Les officiels visitant les stands
Bamako a accueilli, du 7 au 8 novembre, le premier Salon monétique national du Mali (SamonaM). L’événement, organisé au mémorial Modibo Keïta, est une initiative du Comité monétique national (CMN) et de l’Association professionnelle des banques et établissements financiers du Mali (APBEF), en collaboration avec le Groupement interbancaire monétique de l’Union économique et monétaire ouest-africaine (GIM- Uemoa). Il a mobilisé les acteurs de l’écosystème financier, technologique et institutionnel. La cérémonie d’ouverture des travaux a été présidée par le ministre de l’Économie et des Finances du Mali, Alousséni Sanou, accompagné de son collègue de l’Industrie et du Commerce, Moussa Alassane Diallo.
Ce salon marque une étape importante dans le processus de modernisation et de digitalisation du système financier malien. Pour cette 1ère édition, le thème retenu était : «La sécurisation des paiements électroniques : enjeux et défis dans l’Uemoa». Un thème qui cadre avec les priorités du GIM-Uemoa dont le fondement est la sécurité de tout système de paiement moderne. Ainsi, le SamonaM fait la promotion de la monétique interbancaire et propose des solutions de paiement électronique au Mali, où le taux d’inclusion financière s’établit à 58%, contre 71% en moyenne dans l’espace Uemoa.
Selon le Directeur général du GIM- Uemoa, Minayegnan Coulibaly, sur plus de 10 millions de transactions par carte au Mali, 89% concernent encore le retrait d’espèces. En revanche, sur 1,27 milliard de transactions mobile money, près d’un tiers sont désormais des paiements, un signe encourageant de transformation.
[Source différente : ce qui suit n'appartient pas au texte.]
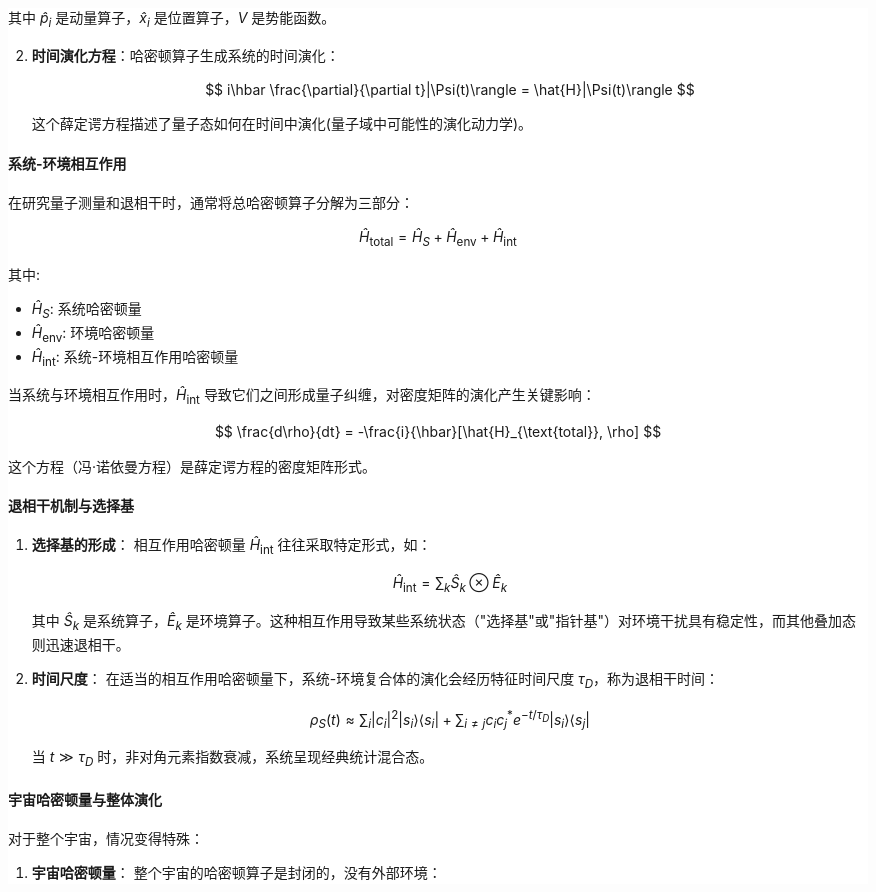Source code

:    其中 $\hat{p}_i$ 是动量算子，$\hat{x}_i$ 是位置算子，$V$ 是势能函数。

2. **时间演化方程**：哈密顿算子生成系统的时间演化：
   
   $$
   i\hbar \frac{\partial}{\partial t}|\Psi(t)\rangle = \hat{H}|\Psi(t)\rangle
   $$
   
   这个薛定谔方程描述了量子态如何在时间中演化(量子域中可能性的演化动力学)。

#### 系统-环境相互作用

在研究量子测量和退相干时，通常将总哈密顿算子分解为三部分：

$$
\hat{H}_{\text{total}} = \hat{H}_S + \hat{H}_{\text{env}} + \hat{H}_{\text{int}}
$$

其中:
- $\hat{H}_S$: 系统哈密顿量
- $\hat{H}_{\text{env}}$: 环境哈密顿量
- $\hat{H}_{\text{int}}$: 系统-环境相互作用哈密顿量

当系统与环境相互作用时，$\hat{H}_{\text{int}}$ 导致它们之间形成量子纠缠，对密度矩阵的演化产生关键影响：

$$
\frac{d\rho}{dt} = -\frac{i}{\hbar}[\hat{H}_{\text{total}}, \rho]
$$

这个方程（冯·诺依曼方程）是薛定谔方程的密度矩阵形式。

#### 退相干机制与选择基

1. **选择基的形成**：
   相互作用哈密顿量 $\hat{H}_{\text{int}}$ 往往采取特定形式，如：
   
   $$
   \hat{H}_{\text{int}} = \sum_k \hat{S}_k \otimes \hat{E}_k
   $$
   
   其中 $\hat{S}_k$ 是系统算子，$\hat{E}_k$ 是环境算子。这种相互作用导致某些系统状态（"选择基"或"指针基"）对环境干扰具有稳定性，而其他叠加态则迅速退相干。

2. **时间尺度**：
   在适当的相互作用哈密顿量下，系统-环境复合体的演化会经历特征时间尺度 $\tau_D$，称为退相干时间：
   
   $$
   \rho_{S}(t) \approx \sum_i |c_i|^2 |s_i\rangle\langle s_i| + \sum_{i \neq j} c_i c_j^* e^{-t/\tau_D} |s_i\rangle\langle s_j|
   $$
   
   当 $t \gg \tau_D$ 时，非对角元素指数衰减，系统呈现经典统计混合态。

#### 宇宙哈密顿量与整体演化

对于整个宇宙，情况变得特殊：

1. **宇宙哈密顿量**：
   整个宇宙的哈密顿算子是封闭的，没有外部环境：
   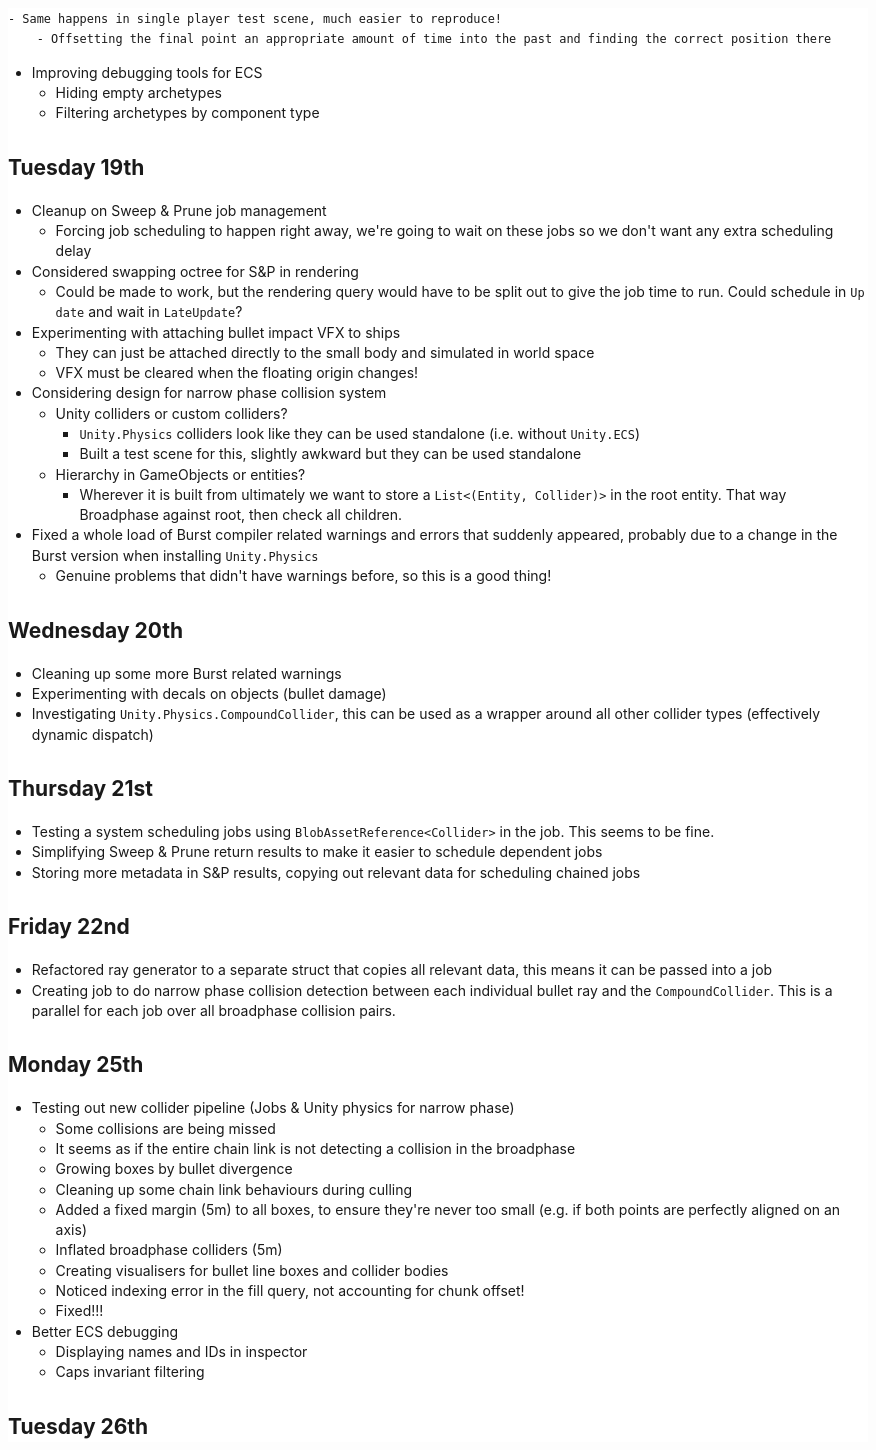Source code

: 	- Same happens in single player test scene, much easier to reproduce!
		- Offsetting the final point an appropriate amount of time into the past and finding the correct position there
- Improving debugging tools for ECS
	- Hiding empty archetypes
	- Filtering archetypes by component type
## Tuesday 19th
- Cleanup on Sweep & Prune job management
	- Forcing job scheduling to happen right away, we're going to wait on these jobs so we don't want any extra scheduling delay
- Considered swapping octree for S&P in rendering
	- Could be made to work, but the rendering query would have to be split out to give the job time to run. Could schedule in `Update` and wait in `LateUpdate`?
- Experimenting with attaching bullet impact VFX to ships
	- They can just be attached directly to the small body and simulated in world space
	- VFX must be cleared when the floating origin changes!
- Considering design for narrow phase collision system
	- Unity colliders or custom colliders?
		- `Unity.Physics` colliders look like they can be used standalone (i.e. without `Unity.ECS`)
		- Built a test scene for this, slightly awkward but they can be used standalone
	- Hierarchy in GameObjects or entities?
		- Wherever it is built from ultimately we want to store a `List<(Entity, Collider)>` in the root entity. That way Broadphase against root, then check all children.
- Fixed a whole load of Burst compiler related warnings and errors that suddenly appeared, probably due to a change in the Burst version when installing `Unity.Physics`
	- Genuine problems that didn't have warnings before, so this is a good thing!
## Wednesday 20th
- Cleaning up some more Burst related warnings
- Experimenting with decals on objects (bullet damage)
- Investigating `Unity.Physics.CompoundCollider`, this can be used as a wrapper around all other collider types (effectively dynamic dispatch)
## Thursday 21st
- Testing a system scheduling jobs using `BlobAssetReference<Collider>` in the job. This seems to be fine.
- Simplifying Sweep & Prune return results to make it easier to schedule dependent jobs
- Storing more metadata in S&P results, copying out relevant data for scheduling chained jobs
## Friday 22nd
- Refactored ray generator to a separate struct that copies all relevant data, this means it can be passed into a job
- Creating job to do narrow phase collision detection between each individual bullet ray and the `CompoundCollider`. This is a parallel for each job over all broadphase collision pairs.
## Monday 25th
- Testing out new collider pipeline (Jobs & Unity physics for narrow phase)
	- Some collisions are being missed
	- It seems as if the entire chain link is not detecting a collision in the broadphase
	- Growing boxes by bullet divergence
	- Cleaning up some chain link behaviours during culling
	- Added a fixed margin (5m) to all boxes, to ensure they're never too small (e.g. if both points are perfectly aligned on an axis)
	- Inflated broadphase colliders (5m)
	- Creating visualisers for bullet line boxes and collider bodies
	- Noticed indexing error in the fill query, not accounting for chunk offset!
	- Fixed!!!
- Better ECS debugging
	- Displaying names and IDs in inspector
	- Caps invariant filtering
## Tuesday 26th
En plus, le pays compte à ce jour 537 Guichets automatiques bancaires (GAB) et 611 Terminaux de paiement électronique (TPE), soit un taux d’accessibilité de 2,19 et 2,5 pour 100.000 habitants. Ce qui en deçà des standards régionaux.
Ces chiffres ne traduisent pas un retard, mais une opportunité immense, celle de bâtir une économie numérique plus fluide, plus sûre et plus inclusive. «L’accès ne suffit plus, l’enjeu est désormais l’usage et la valeur créée par chaque paiement électronique. L’ambition est d’aller au-delà du retrait, pour construire une monétique de transaction connectée à la vie quotidienne, inclusive, interopérable et souveraine, grâce à des innovations entreprises par le GIM- Uemoa», a soutenu Minayegnan Coulibaly. Et d’ajouter que la sécurité n’est pas un frein à l’innovation, mais un catalyseur de la confiance qui passe par la normalisation des paiements, la protection des données et l’authentification forte.
Mme Sidibé Aïssata Koné, présidente de l’APBEF, s’est réjouie du fait que la digitalisation des services financiers dans l’Uemoa progresse à un rythme remarquable. «Les cartes bancaires, les applications mobiles, les paiements en ligne et l’interopérabilité ouvrent des opportunités inédites pour l’inclusion financière et le développement économique. Mais cette avancée s’accompagne d’un défi majeur, garantir la sécurité des transactions, protéger les données et maintenir la confiance des usagers», a-t-elle souligné. Selon elle, la lutte contre la cybercriminalité, la fraude et le blanchiment impose des efforts constants. Elle consiste à investir dans les infrastructures technologiques, renforcer la réglementation et l’interopérabilité entre acteurs et surtout développer une culture de sécurité numérique auprès des utilisateurs.
De l’avis du président du CMN, la monétique n’est plus un simple outil technique. Elle est aujourd’hui un levier stratégique pour l’inclusion financière, la transparence des transactions et la compétitivité de notre économie. Papa Esaïe Keïta a expliqué que ce premier Salon offre une plateforme d’échanges, d’apprentissage et de collaboration pour relever ensemble les défis liés à la sécurité, à l’innovation et à la confiance dans les paiements électroniques.
Le ministre de l’Économie et des Finances a, pour sa part, félicité les organisateurs pour la tenue de l’événement. Alousséni Sanou a rappelé que la transformation numérique du secteur financier n’est plus une option, mais une nécessité économique, sociale et stratégique. Ainsi, dans un contexte international marqué par l’évolution rapide des technologies en matière de paiement, il a affirmé que le Mali se doit de consolider son positionnement en favorisant la digitalisation des services financiers et l’inclusion financière. Une démarche, à travers laquelle le pays contribuera à l’amélioration du climat des affaires, au renforcement de la confiance des usagers, et à la formalisation accrue de l’économie nationale.
Le SamonaM a été marqué par des expositions des banques et Fintechs, des panels, ateliers… Une soirée de Gala et la remise de reconnaissance ont mis fin à l’évènement.